Update 22 June 2016: I’ve also added material on the K-series brake hubs (KB, KC and KT) and on S-A’s 1930s drum brakes (BF, BR, BFT and BRT).

Major new cycle history interview

Interested in the history of Raleigh, Sturmey-Archer, Brooks, Pashley or Moulton? Or maybe in the wider development and changes the British cycle industry has undergone in the last 50 years? Then this interview, which I recorded on 23rd March 2016, is for you.

John Macnaughtan spent 48 years at Raleigh and Sturmey-Archer. Early in his career, he was sent to Raleigh South Africa and he soon became Director of Raleigh Industries East Africa. Later, with David Duffield, he set up Raleigh Australia.
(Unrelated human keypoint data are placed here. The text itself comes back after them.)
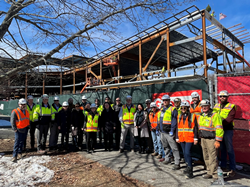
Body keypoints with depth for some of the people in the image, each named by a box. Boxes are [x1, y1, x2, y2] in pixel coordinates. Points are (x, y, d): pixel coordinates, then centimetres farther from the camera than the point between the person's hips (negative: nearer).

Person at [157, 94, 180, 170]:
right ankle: (167, 159, 34)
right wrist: (157, 129, 16)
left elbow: (174, 121, -14)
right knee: (166, 147, 20)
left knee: (174, 148, -3)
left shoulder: (173, 109, -7)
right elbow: (159, 120, 20)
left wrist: (172, 130, -19)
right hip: (162, 132, 8)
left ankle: (177, 163, 2)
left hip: (169, 132, -7)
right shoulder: (161, 110, 15)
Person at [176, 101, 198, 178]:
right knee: (185, 153, 14)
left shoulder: (192, 116, -4)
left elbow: (195, 128, -4)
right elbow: (177, 127, 14)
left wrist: (195, 138, -7)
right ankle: (188, 167, 30)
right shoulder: (179, 116, 11)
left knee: (187, 153, -12)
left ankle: (190, 171, -5)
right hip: (182, 138, 6)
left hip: (189, 138, -6)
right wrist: (177, 137, 12)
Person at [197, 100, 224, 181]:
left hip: (211, 139, -7)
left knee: (212, 158, -5)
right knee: (206, 157, 13)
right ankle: (209, 172, 25)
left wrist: (218, 140, -16)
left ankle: (215, 175, 7)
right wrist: (200, 138, 20)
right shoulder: (200, 116, 12)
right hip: (203, 139, 7)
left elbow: (219, 129, -13)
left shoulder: (215, 115, -11)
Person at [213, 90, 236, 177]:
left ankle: (232, 169, 11)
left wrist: (221, 123, -26)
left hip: (227, 130, -5)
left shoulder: (231, 106, -4)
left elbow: (229, 119, -15)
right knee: (222, 149, 14)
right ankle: (223, 166, 25)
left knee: (229, 150, 1)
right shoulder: (216, 106, 12)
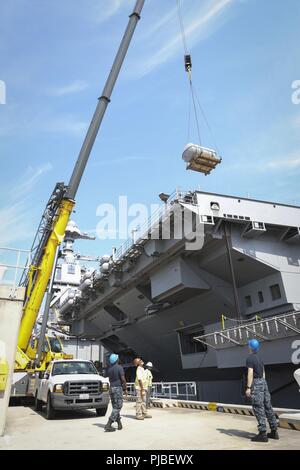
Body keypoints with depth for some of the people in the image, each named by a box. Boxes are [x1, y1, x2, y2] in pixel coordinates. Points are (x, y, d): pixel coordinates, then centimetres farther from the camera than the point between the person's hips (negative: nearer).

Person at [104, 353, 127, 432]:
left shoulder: (109, 369, 9)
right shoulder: (119, 367, -12)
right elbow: (123, 379, -16)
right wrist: (125, 389, -6)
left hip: (111, 388, 8)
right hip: (118, 388, -7)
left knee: (115, 407, 15)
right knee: (117, 407, -3)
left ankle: (119, 424, 20)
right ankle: (108, 425, -9)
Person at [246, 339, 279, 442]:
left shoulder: (250, 358, -13)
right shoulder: (259, 358, 14)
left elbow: (250, 373, -19)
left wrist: (248, 388, -17)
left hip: (256, 383, -9)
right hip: (263, 382, 9)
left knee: (259, 409, -5)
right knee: (268, 407, 12)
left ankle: (262, 433, -4)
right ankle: (274, 431, 19)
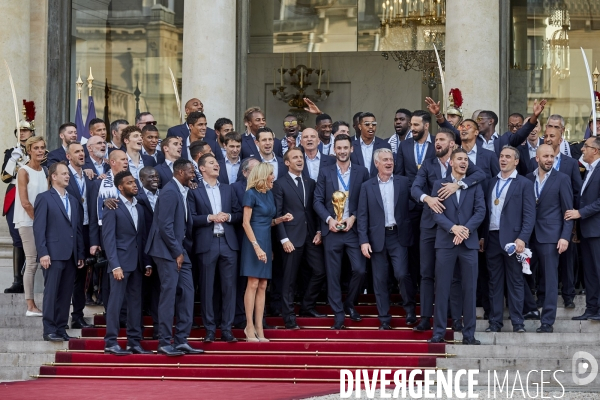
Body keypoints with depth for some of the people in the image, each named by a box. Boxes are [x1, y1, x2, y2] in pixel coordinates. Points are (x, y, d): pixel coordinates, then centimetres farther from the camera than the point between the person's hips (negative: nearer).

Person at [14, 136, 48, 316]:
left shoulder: (44, 171, 10)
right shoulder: (24, 172, -9)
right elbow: (25, 202, -14)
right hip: (28, 223, -6)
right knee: (32, 263, -6)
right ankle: (31, 306, -2)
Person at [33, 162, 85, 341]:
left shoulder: (73, 200, 20)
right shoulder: (44, 198, 0)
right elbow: (39, 228, -7)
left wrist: (80, 254, 11)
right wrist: (43, 253, -15)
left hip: (71, 255, 6)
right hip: (54, 254, -6)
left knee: (66, 294, 5)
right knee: (51, 292, -6)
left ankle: (61, 328, 9)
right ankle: (49, 330, -4)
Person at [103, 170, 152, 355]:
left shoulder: (139, 208, 15)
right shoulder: (113, 207, -6)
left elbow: (143, 237, 15)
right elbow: (108, 238, -10)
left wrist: (147, 263, 7)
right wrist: (115, 265, -17)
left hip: (137, 263, 7)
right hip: (121, 261, -7)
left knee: (136, 303, 7)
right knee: (116, 302, -5)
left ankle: (134, 342, 11)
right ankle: (110, 343, -2)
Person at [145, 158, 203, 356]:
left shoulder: (182, 191, 14)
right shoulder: (169, 192, -15)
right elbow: (165, 226, -20)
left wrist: (187, 248, 12)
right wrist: (177, 252, -16)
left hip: (180, 250, 9)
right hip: (168, 251, -9)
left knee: (186, 293, 7)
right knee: (169, 295, -6)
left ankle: (181, 340, 11)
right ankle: (165, 343, 0)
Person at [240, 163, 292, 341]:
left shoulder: (269, 194, 14)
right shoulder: (251, 194, -8)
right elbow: (246, 223, -12)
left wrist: (281, 219, 2)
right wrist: (256, 246, -18)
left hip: (266, 241, 7)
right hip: (254, 241, -7)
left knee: (262, 286, 4)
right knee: (253, 284, -9)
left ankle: (259, 328, 5)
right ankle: (249, 326, -4)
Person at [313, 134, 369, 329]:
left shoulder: (362, 172, 6)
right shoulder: (325, 173, 7)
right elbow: (318, 201, 4)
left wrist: (353, 217, -9)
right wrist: (329, 219, -10)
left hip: (353, 229, 0)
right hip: (332, 230, 0)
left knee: (360, 270, -8)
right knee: (333, 274, 1)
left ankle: (349, 304, 16)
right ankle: (338, 315, 7)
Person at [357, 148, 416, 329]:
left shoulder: (404, 182, 6)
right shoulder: (367, 187, 6)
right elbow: (362, 216, 3)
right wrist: (364, 241, -4)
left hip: (398, 235, -1)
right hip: (378, 238, 1)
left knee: (402, 274, -12)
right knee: (380, 280, 3)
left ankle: (409, 309, 10)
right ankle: (384, 319, 10)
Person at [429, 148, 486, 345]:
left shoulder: (475, 185, 10)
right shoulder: (439, 184, 8)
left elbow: (480, 211, 0)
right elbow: (436, 212, -2)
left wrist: (466, 229, -15)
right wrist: (453, 228, -16)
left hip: (469, 242, 1)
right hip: (445, 242, -1)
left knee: (469, 289, 1)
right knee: (442, 288, -1)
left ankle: (469, 334, 4)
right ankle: (439, 332, 2)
John joined Sturmey-Archer in 1977 and became Sales and Marketing Director in 1981. After the sale of Sturmey-Archer to Sun Race, he became Managing Director of Raleigh International. He was instrumental in saving the Brooks saddle company and became a co-owner of Pashley. Today, he spends much of his time at Bradford-on-Avon, dealing with the export of Moulton bicycles.

The interview, in two parts and full of unique insights and recollections, is now on the Veteran-Cycle Club YouTube channel.
Part 1: John Macnaughtan interview Part 1
Part 2: John Macnaughtan interview Part 2

2016-03-21 John Macnaughtan.jpg

New hub and bracket gear tables

You may have seen elsewhere on this site (in the comments on John Allen’s hub gear table in the Gears section) that Wiel van den Broek has created some very useful Excel spreadsheets for gearing choices involving hub gears and bracket gears. You can enter the tyre format, chainwheel and sprocket sizes and instantly compare the results given by different gears.
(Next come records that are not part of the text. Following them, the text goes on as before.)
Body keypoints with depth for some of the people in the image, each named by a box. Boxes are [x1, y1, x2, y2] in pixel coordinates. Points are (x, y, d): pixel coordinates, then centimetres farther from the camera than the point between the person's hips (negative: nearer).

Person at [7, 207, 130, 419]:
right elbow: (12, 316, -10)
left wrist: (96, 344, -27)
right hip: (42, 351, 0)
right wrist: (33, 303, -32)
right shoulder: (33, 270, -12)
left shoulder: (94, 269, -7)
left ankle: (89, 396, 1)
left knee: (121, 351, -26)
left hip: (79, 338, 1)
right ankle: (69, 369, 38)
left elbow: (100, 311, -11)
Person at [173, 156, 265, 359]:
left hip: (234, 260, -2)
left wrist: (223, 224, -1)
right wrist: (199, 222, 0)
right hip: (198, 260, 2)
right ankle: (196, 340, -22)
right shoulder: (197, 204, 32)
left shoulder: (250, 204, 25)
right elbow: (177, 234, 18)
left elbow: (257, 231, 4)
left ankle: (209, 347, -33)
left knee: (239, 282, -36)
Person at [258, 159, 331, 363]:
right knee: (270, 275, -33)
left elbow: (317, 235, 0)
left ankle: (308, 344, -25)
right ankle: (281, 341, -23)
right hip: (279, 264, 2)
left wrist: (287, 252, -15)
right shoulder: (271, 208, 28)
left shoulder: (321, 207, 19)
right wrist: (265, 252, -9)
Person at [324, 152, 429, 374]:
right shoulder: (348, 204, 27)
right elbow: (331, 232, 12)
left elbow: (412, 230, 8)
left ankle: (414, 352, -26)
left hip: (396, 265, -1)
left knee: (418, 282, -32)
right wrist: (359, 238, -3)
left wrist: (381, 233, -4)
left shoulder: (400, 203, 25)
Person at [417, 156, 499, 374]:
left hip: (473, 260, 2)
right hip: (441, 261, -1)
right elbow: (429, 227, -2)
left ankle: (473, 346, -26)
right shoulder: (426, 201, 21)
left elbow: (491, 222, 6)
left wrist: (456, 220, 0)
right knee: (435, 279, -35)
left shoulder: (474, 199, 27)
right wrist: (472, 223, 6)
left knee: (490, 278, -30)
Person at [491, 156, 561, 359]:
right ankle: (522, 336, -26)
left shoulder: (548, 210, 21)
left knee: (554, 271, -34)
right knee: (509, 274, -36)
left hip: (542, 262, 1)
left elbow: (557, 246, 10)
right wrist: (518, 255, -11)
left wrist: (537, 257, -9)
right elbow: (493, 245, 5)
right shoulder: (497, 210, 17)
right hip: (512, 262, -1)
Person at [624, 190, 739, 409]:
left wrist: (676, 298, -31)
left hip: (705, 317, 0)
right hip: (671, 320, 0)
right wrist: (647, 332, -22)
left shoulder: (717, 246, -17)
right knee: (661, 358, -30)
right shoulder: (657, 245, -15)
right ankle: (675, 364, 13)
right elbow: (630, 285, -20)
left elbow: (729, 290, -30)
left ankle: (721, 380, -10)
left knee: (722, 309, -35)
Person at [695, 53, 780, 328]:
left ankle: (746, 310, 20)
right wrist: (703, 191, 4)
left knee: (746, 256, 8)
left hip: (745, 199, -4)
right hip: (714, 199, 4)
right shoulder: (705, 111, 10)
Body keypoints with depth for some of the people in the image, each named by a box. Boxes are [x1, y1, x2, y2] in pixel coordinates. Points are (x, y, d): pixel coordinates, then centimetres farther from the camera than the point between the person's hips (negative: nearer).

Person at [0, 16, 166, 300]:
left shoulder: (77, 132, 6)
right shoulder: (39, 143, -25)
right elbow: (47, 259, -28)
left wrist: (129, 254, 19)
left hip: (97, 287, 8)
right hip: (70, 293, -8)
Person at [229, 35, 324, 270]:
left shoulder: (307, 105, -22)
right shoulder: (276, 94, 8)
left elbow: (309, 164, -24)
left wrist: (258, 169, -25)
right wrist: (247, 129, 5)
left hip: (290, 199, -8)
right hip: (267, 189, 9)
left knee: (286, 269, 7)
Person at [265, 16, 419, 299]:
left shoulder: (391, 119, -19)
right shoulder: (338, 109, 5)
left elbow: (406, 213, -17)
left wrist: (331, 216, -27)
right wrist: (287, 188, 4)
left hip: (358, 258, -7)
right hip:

The gears covered range some more than 100 years old to others that are in current production. There is a metric (distance travelled per pedal rotation) chart and a gear inches chart (equivalent direct drive wheel diameter), both of which you can download from here: http://fietssite.jouwweb.nl/downloads

Many thanks to Wiel for creating these spreadsheets.

Tony

Sturmey’s right-hand ball rings: are you losing the thread?
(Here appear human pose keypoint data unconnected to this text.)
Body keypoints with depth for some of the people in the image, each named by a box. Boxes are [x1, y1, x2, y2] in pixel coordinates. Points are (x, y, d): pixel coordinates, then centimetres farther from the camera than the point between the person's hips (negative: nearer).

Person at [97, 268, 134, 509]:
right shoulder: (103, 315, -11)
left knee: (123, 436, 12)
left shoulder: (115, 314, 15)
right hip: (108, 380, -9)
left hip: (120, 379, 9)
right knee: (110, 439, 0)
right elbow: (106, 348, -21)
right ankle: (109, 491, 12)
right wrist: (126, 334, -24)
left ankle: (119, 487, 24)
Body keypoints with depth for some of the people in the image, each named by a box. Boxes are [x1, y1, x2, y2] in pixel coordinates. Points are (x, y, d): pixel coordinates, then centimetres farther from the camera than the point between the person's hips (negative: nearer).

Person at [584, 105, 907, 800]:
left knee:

Some instructions for disassembling Sturmey-Archer gears include a mysterious statement such as this:
“Next, unscrew the right-hand ball ring but because it has a two-start thread and must be replaced in its original position, that position must be marked. String or adhesive tape may be attached to the spoke nearest to the letters ‘SA’ which are stamped in one of the notches on the ring.” (From the 1956 Master Catalogue, sub-section 4, page 15, paragraph 1.)
The reason for replacing the right-hand ball ring in the same position is as follows. If the ring is screwed back in the alternative position, 180 degrees out from its original position, there could be some slight distortion of the completed assembly, due to a very slight difference of alignment between the hub shell and the ball ring. Whilst not noticeable at the hub end, it can result in the rim being slightly out of true. (The longer the spokes, the more the discrepancy is amplified.) So the precaution is in order to avoid the possible need to re-true the wheel.
This matter is not well documented but the rare 1992 Sutherland’s Handbook of Coaster Brakes and Internally Geared Hubs makes the point clearly. To facilitate correct re-assembly, Sutherland’s advises marking the ball ring at the point nearest the lubricator, rather than attaching tape or string to a spoke.
The reason for the two-start thread is to facilitate screwing the ball ring in relatively quickly, while having a stronger mechanical connection than an equally fast single-start thread would offer. For a given screw pitch, a two-start thread will screw in twice as fast as a single-start thread.